• _TASK REQUIREMENTS_: Could you give the entries again, exactly as written?

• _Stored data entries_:
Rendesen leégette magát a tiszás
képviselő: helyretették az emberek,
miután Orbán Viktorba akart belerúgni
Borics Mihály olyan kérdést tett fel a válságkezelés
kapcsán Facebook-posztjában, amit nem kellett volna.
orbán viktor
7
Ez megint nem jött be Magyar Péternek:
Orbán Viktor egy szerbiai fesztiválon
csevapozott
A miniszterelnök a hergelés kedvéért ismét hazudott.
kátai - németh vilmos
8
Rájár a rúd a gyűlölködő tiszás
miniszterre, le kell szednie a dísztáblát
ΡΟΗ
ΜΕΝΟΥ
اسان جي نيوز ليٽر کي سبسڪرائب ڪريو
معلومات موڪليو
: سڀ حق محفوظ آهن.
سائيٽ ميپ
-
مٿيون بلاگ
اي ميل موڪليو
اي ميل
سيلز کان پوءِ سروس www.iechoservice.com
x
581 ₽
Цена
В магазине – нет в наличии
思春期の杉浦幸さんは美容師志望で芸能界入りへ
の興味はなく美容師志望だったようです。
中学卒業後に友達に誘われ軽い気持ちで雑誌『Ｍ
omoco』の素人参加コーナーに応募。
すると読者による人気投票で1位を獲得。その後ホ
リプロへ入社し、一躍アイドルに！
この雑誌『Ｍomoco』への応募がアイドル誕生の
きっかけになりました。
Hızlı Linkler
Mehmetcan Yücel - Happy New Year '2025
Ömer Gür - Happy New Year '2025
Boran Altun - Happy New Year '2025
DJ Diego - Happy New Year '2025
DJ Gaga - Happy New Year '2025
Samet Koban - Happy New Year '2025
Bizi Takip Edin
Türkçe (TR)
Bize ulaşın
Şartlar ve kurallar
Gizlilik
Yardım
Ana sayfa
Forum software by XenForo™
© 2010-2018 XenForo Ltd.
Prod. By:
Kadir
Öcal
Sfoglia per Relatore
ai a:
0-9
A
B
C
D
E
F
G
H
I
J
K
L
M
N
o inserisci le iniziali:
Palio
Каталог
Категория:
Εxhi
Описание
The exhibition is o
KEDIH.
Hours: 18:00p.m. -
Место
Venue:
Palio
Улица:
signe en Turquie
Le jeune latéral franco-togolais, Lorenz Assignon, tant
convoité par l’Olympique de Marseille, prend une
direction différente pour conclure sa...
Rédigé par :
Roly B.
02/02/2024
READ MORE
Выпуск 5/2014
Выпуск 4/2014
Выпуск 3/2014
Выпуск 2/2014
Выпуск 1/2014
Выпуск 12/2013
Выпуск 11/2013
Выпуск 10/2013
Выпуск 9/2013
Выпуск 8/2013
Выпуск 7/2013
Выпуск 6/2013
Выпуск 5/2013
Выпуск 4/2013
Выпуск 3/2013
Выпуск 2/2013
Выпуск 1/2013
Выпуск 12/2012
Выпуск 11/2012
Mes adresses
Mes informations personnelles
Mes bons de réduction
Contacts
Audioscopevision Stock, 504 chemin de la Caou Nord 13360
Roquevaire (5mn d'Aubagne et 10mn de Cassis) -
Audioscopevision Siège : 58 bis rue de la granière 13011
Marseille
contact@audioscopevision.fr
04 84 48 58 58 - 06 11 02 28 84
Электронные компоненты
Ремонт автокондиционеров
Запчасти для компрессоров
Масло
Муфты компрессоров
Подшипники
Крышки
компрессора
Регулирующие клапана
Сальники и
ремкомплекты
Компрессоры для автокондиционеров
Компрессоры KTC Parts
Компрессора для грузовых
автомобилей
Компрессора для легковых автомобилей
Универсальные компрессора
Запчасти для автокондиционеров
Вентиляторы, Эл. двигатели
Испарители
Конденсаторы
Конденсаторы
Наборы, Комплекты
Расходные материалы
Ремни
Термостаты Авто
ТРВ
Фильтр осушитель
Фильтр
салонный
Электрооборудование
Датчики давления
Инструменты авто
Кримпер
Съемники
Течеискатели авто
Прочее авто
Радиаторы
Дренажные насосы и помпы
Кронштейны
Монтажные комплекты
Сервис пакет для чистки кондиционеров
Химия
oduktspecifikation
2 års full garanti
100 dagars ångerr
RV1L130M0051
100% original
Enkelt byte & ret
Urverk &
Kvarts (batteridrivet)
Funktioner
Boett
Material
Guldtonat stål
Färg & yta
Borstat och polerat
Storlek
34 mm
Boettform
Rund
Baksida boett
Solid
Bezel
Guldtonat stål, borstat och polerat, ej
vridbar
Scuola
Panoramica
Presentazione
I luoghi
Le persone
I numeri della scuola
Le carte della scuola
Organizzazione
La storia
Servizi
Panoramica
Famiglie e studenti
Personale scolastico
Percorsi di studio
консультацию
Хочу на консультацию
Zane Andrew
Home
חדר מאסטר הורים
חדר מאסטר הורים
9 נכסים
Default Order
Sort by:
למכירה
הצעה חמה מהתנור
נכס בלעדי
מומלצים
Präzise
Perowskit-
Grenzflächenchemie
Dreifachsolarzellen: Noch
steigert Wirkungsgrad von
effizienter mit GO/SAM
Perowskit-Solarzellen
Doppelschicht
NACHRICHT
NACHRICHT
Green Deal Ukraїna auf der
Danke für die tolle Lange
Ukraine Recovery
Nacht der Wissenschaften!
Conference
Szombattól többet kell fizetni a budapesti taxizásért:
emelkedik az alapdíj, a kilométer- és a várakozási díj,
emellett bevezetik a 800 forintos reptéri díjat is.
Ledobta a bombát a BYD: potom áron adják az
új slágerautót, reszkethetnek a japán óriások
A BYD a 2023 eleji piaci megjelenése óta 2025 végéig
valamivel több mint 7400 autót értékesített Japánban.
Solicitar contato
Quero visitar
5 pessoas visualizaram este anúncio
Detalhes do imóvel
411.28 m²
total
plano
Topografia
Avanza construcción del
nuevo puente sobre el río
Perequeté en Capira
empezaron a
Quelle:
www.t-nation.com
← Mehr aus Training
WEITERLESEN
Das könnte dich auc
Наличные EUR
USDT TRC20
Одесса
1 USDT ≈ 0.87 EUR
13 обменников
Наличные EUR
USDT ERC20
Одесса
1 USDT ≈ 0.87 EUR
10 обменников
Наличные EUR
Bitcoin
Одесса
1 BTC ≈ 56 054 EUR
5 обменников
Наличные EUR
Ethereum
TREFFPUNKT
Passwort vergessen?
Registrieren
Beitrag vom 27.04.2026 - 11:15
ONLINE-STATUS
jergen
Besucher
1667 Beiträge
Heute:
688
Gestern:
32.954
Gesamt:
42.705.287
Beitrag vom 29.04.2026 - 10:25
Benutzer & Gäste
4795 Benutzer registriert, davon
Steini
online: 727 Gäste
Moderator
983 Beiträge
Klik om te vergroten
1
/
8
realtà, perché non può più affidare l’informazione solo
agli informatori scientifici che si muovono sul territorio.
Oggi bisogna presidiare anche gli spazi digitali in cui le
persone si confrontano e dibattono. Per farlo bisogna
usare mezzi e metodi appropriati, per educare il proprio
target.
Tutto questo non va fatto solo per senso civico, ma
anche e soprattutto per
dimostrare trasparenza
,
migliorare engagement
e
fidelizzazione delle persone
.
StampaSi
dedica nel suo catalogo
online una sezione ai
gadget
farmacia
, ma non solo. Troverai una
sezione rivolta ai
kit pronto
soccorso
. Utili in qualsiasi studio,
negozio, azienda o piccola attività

• _RESULT_:
Rendesen leégette magát a tiszás
képviselő: helyretették az emberek,
miután Orbán Viktorba akart belerúgni
Borics Mihály olyan kérdést tett fel a válságkezelés
kapcsán Facebook-posztjában, amit nem kellett volna.
orbán viktor
7
Ez megint nem jött be Magyar Péternek:
Orbán Viktor egy szerbiai fesztiválon
csevapozott
A miniszterelnök a hergelés kedvéért ismét hazudott.
kátai - németh vilmos
8
Rájár a rúd a gyűlölködő tiszás
miniszterre, le kell szednie a dísztáblát
ΡΟΗ
ΜΕΝΟΥ
اسان جي نيوز ليٽر کي سبسڪرائب ڪريو
معلومات موڪليو
: سڀ حق محفوظ آهن.
سائيٽ ميپ
-
مٿيون بلاگ
اي ميل موڪليو
اي ميل
سيلز کان پوءِ سروس www.iechoservice.com
x
581 ₽
Цена
В магазине – нет в наличии
思春期の杉浦幸さんは美容師志望で芸能界入りへ
の興味はなく美容師志望だったようです。
中学卒業後に友達に誘われ軽い気持ちで雑誌『Ｍ
omoco』の素人参加コーナーに応募。
すると読者による人気投票で1位を獲得。その後ホ
リプロへ入社し、一躍アイドルに！
この雑誌『Ｍomoco』への応募がアイドル誕生の
きっかけになりました。
Hızlı Linkler
Mehmetcan Yücel - Happy New Year '2025
Ömer Gür - Happy New Year '2025
Boran Altun - Happy New Year '2025
DJ Diego - Happy New Year '2025
DJ Gaga - Happy New Year '2025
Samet Koban - Happy New Year '2025
Bizi Takip Edin
Türkçe (TR)
Bize ulaşın
Şartlar ve kurallar
Gizlilik
Yardım
Ana sayfa
Forum software by XenForo™
© 2010-2018 XenForo Ltd.
Prod. By:
Kadir
Öcal
Sfoglia per Relatore
ai a:
0-9
A
B
C
D
E
F
G
H
I
J
K
L
M
N
o inserisci le iniziali:
Palio
Каталог
Категория:
Εxhi
Описание
The exhibition is o
KEDIH.
Hours: 18:00p.m. -
Место
Venue:
Palio
Улица:
signe en Turquie
Le jeune latéral franco-togolais, Lorenz Assignon, tant
convoité par l’Olympique de Marseille, prend une
direction différente pour conclure sa...
Rédigé par :
Roly B.
02/02/2024
READ MORE
Выпуск 5/2014
Выпуск 4/2014
Выпуск 3/2014
Выпуск 2/2014
Выпуск 1/2014
Выпуск 12/2013
Выпуск 11/2013
Выпуск 10/2013
Выпуск 9/2013
Выпуск 8/2013
Выпуск 7/2013
Выпуск 6/2013
Выпуск 5/2013
Выпуск 4/2013
Выпуск 3/2013
Выпуск 2/2013
Выпуск 1/2013
Выпуск 12/2012
Выпуск 11/2012
Mes adresses
Mes informations personnelles
Mes bons de réduction
Contacts
Audioscopevision Stock, 504 chemin de la Caou Nord 13360
Roquevaire (5mn d'Aubagne et 10mn de Cassis) -
Audioscopevision Siège : 58 bis rue de la granière 13011
Marseille
contact@audioscopevision.fr
04 84 48 58 58 - 06 11 02 28 84
Электронные компоненты
Ремонт автокондиционеров
Запчасти для компрессоров
Масло
Муфты компрессоров
Подшипники
Крышки
компрессора
Регулирующие клапана
Сальники и
ремкомплекты
Компрессоры для автокондиционеров
Компрессоры KTC Parts
Компрессора для грузовых
автомобилей
Компрессора для легковых автомобилей
Универсальные компрессора
Запчасти для автокондиционеров
Вентиляторы, Эл. двигатели
Испарители
Конденсаторы
Конденсаторы
Наборы, Комплекты
Расходные материалы
Ремни
Термостаты Авто
ТРВ
Фильтр осушитель
Фильтр
салонный
Электрооборудование
Датчики давления
Инструменты авто
Кримпер
Съемники
Течеискатели авто
Прочее авто
Радиаторы
Дренажные насосы и помпы
Кронштейны
Монтажные комплекты
Сервис пакет для чистки кондиционеров
Химия
oduktspecifikation
2 års full garanti
100 dagars ångerr
RV1L130M0051
100% original
Enkelt byte & ret
Urverk &
Kvarts (batteridrivet)
Funktioner
Boett
Material
Guldtonat stål
Färg & yta
Borstat och polerat
Storlek
34 mm
Boettform
Rund
Baksida boett
Solid
Bezel
Guldtonat stål, borstat och polerat, ej
vridbar
Scuola
Panoramica
Presentazione
I luoghi
Le persone
I numeri della scuola
Le carte della scuola
Organizzazione
La storia
Servizi
Panoramica
Famiglie e studenti
Personale scolastico
Percorsi di studio
консультацию
Хочу на консультацию
Zane Andrew
Home
חדר מאסטר הורים
חדר מאסטר הורים
9 נכסים
Default Order
Sort by:
למכירה
הצעה חמה מהתנור
נכס בלעדי
מומלצים
Präzise
Perowskit-
Grenzflächenchemie
Dreifachsolarzellen: Noch
steigert Wirkungsgrad von
effizienter mit GO/SAM
Perowskit-Solarzellen
Doppelschicht
NACHRICHT
NACHRICHT
Green Deal Ukraїna auf der
Danke für die tolle Lange
Ukraine Recovery
Nacht der Wissenschaften!
Conference
Szombattól többet kell fizetni a budapesti taxizásért:
emelkedik az alapdíj, a kilométer- és a várakozási díj,
emellett bevezetik a 800 forintos reptéri díjat is.
Ledobta a bombát a BYD: potom áron adják az
új slágerautót, reszkethetnek a japán óriások
A BYD a 2023 eleji piaci megjelenése óta 2025 végéig
valamivel több mint 7400 autót értékesített Japánban.
Solicitar contato
Quero visitar
5 pessoas visualizaram este anúncio
Detalhes do imóvel
411.28 m²
total
plano
Topografia
Avanza construcción del
nuevo puente sobre el río
Perequeté en Capira
empezaron a
Quelle:
www.t-nation.com
← Mehr aus Training
WEITERLESEN
Das könnte dich auc
Наличные EUR
USDT TRC20
Одесса
1 USDT ≈ 0.87 EUR
13 обменников
Наличные EUR
USDT ERC20
Одесса
1 USDT ≈ 0.87 EUR
10 обменников
Наличные EUR
Bitcoin
Одесса
1 BTC ≈ 56 054 EUR
5 обменников
Наличные EUR
Ethereum
TREFFPUNKT
Passwort vergessen?
Registrieren
Beitrag vom 27.04.2026 - 11:15
ONLINE-STATUS
jergen
Besucher
1667 Beiträge
Heute:
688
Gestern:
32.954
Gesamt:
42.705.287
Beitrag vom 29.04.2026 - 10:25
Benutzer & Gäste
4795 Benutzer registriert, davon
Steini
online: 727 Gäste
Moderator
983 Beiträge
Klik om te vergroten
1
/
8
realtà, perché non può più affidare l’informazione solo
agli informatori scientifici che si muovono sul territorio.
Oggi bisogna presidiare anche gli spazi digitali in cui le
persone si confrontano e dibattono. Per farlo bisogna
usare mezzi e metodi appropriati, per educare il proprio
target.
Tutto questo non va fatto solo per senso civico, ma
anche e soprattutto per
dimostrare trasparenza
,
migliorare engagement
e
fidelizzazione delle persone
.
StampaSi
dedica nel suo catalogo
online una sezione ai
gadget
farmacia
, ma non solo. Troverai una
sezione rivolta ai
kit pronto
soccorso
. Utili in qualsiasi studio,
negozio, azienda o piccola attività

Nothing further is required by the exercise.